Frontend → gateway → admin-service all propagate traceparent header. registration-portal’s interceptor (when OTel lands for it) should extract any existing trace from the browser’s performance-navigation entries and attach; otherwise generate a new root.

Cross-cluster propagation (e.g. admin-service → WordPress → RunSignup) honours the same convention where supported.

7. Logs-to-Traces Correlation

opentelemetry-logback-appender-1.0 emits every log line with the current trace_id and span_id as structured attributes. In the backend UI, clicking a trace shows the correlated log lines. In kubectl logs, the trace/span IDs appear in the log pattern (%X{trace_id}, %X{span_id} via MDC).

No action needed per-log-line; the appender handles it globally when active.

8. Sampling

Current default: 100% (all traces exported). Low volume; backend handles it. When volume grows:

  • Head-based sampling at the collector — drop 90% of low-interest traces (health checks, readiness probes), keep 100% of error traces, keep high-percentage of slow traces.

  • Tail-based sampling — collector decides after collecting the full trace, based on total duration + error status.

Tune at the collector, not at the service. Services always emit; collector filters.

9. Known Gaps

  • registration-portal lacks OTel — backlog item; not a blocker but reduces end-to-end trace visibility.

  • Frontend instrumentation — browser-originated OTLP proxied via gateway is designed (see design-journal/2026-03/end-to-end-distributed-tracing.adoc) but not implemented. Adds browser-to-admin-service trace root.

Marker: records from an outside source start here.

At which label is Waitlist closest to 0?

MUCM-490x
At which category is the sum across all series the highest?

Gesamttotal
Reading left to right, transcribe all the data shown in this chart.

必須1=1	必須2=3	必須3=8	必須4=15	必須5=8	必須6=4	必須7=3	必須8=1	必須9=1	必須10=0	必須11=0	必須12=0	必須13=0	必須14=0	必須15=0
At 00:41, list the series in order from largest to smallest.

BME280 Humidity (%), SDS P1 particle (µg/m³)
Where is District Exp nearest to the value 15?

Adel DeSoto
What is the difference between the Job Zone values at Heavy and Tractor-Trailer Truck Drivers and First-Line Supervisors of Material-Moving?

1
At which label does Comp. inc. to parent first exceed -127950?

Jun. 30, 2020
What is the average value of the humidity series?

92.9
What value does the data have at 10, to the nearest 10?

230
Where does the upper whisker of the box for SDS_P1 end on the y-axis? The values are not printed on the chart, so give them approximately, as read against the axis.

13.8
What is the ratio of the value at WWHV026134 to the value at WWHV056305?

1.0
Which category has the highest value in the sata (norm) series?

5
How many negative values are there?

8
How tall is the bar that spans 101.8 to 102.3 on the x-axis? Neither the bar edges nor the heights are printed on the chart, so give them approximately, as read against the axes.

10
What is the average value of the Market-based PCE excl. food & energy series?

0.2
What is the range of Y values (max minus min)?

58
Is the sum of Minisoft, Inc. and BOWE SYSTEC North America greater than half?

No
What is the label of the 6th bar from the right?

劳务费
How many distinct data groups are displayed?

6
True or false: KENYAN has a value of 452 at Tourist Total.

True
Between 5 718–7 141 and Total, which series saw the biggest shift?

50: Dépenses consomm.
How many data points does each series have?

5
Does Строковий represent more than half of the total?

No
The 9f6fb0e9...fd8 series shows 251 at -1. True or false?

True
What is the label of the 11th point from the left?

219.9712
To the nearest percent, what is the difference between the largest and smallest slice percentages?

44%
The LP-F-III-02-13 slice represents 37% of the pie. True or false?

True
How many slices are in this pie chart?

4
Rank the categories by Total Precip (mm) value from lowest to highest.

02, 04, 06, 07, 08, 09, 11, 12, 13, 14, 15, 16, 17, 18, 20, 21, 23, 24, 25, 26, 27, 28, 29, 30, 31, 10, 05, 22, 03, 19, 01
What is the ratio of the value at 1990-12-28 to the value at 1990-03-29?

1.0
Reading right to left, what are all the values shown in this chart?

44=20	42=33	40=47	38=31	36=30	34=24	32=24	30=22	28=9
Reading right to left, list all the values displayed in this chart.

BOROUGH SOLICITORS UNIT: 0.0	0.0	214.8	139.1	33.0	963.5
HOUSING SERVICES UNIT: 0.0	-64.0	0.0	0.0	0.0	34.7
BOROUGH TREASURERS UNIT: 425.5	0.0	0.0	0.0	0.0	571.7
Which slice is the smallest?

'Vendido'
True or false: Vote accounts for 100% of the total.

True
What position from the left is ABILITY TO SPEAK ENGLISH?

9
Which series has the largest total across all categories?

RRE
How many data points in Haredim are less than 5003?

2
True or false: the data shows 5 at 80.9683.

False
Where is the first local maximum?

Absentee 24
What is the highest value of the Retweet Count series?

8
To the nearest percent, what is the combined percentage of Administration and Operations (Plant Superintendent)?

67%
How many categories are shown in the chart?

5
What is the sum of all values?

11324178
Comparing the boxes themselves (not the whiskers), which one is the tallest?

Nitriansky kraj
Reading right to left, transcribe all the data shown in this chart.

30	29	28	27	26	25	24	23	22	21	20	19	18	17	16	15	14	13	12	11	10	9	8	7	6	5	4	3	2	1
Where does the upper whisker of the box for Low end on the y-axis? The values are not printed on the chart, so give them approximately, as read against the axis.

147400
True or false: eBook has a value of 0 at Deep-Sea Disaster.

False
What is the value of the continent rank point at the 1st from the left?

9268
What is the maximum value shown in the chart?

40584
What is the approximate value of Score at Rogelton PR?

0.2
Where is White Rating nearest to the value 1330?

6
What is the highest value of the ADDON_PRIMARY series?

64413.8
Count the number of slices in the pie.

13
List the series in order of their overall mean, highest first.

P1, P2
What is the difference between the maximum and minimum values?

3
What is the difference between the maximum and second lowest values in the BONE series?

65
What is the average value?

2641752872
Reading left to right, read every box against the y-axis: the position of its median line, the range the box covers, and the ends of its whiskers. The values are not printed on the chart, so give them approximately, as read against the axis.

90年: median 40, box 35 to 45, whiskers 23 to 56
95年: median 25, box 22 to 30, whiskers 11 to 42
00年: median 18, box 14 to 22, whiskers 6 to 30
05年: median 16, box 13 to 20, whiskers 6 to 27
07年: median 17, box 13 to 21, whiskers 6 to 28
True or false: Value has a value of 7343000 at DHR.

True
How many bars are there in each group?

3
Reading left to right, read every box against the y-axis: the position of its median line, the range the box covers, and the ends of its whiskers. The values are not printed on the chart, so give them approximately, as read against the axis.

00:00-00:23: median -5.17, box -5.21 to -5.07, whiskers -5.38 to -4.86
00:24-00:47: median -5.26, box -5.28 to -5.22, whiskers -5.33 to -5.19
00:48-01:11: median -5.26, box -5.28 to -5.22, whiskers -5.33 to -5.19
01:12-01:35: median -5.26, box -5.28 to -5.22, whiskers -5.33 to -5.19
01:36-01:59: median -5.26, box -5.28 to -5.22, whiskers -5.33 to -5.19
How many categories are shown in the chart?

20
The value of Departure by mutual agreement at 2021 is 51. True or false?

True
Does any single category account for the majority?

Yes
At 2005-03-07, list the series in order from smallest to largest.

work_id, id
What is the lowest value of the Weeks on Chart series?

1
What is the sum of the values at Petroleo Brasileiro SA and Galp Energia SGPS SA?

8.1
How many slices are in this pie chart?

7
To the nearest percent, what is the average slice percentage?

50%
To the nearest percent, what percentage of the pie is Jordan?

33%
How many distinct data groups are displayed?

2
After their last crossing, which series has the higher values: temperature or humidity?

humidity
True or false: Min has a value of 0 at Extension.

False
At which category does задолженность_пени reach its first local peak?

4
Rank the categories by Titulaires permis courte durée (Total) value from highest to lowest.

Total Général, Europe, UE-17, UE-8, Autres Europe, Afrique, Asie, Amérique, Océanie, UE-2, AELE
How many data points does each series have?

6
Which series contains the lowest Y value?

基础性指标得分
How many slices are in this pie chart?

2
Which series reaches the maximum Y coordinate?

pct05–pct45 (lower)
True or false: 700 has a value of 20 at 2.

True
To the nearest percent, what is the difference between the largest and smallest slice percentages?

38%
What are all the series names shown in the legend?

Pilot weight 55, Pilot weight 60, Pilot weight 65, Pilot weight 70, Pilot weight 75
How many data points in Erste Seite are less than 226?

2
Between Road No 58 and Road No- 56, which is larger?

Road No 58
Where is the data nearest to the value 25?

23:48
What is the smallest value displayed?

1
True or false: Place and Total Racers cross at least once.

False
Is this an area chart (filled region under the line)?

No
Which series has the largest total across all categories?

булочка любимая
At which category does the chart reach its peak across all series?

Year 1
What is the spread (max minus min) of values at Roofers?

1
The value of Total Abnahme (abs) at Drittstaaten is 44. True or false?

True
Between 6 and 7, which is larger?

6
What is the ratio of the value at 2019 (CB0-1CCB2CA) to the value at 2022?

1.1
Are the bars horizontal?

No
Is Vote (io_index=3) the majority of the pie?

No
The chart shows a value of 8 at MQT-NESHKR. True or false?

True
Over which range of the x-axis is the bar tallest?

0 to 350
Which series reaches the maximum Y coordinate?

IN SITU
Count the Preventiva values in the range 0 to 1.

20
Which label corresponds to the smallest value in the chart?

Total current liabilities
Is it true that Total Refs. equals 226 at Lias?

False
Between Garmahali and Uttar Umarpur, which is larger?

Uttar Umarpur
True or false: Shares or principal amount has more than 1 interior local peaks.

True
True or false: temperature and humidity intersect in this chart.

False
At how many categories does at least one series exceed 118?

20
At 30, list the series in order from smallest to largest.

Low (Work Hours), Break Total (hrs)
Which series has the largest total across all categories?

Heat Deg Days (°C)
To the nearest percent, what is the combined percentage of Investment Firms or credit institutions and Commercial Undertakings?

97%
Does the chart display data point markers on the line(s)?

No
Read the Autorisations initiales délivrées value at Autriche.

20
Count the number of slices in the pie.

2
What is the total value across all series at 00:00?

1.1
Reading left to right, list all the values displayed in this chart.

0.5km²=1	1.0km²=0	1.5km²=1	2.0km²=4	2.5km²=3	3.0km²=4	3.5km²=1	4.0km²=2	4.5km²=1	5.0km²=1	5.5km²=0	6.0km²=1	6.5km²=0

  • No SLO tracking — metrics exist but service-level objectives are not formalised. Future work.

10. Reference

File Role

admin-service/src/main/resources/config/application-otlp.yml

OTel runtime config for admin-service

admin-service/src/main/java/…​/config/MetricsConfiguration.java

Custom metrics registry + OTel bridge

admin-service/src/main/java/…​/config/apidoc/OtlpMetricsNamingConvension.java

OTel-style naming convention

admin-service/pom.xml (otlp profile)

Dependencies + javaagent download

~/dev/idl-xnl-jhb-rc01/argocd/opentelemetry-collector.yml

OTel Collector ArgoCD Application

design-journal/2026-03/end-to-end-distributed-tracing.adoc

Cross-cutting tracing design including frontend

12. Change History

Date Change

2026-04-24

Initial draft. Grounded in application-otlp.yml and admin-service otlp Maven profile.